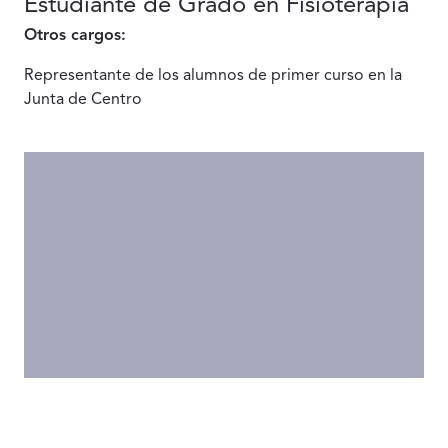
Estudiante de Grado en Fisioterapia
Otros cargos:
Representante de los alumnos de primer curso en la
Junta de Centro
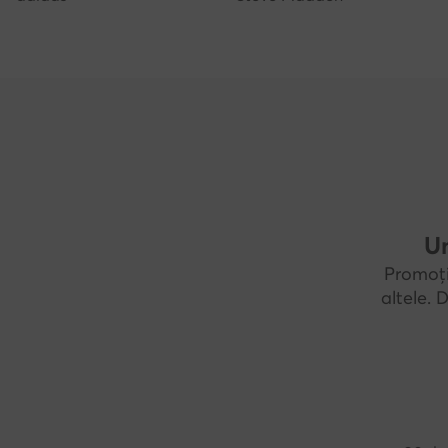
Un
Promoți
altele.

******************************

» **THE TASK**
If pictures appear among the entries above, omit them; repeat everything else verbatim.

» **YOUR RESPONSE**
Estudiante de Grado en Fisioterapia
Otros cargos:
Representante de los alumnos de primer curso en la
Junta de Centro
Un
Promoți
altele.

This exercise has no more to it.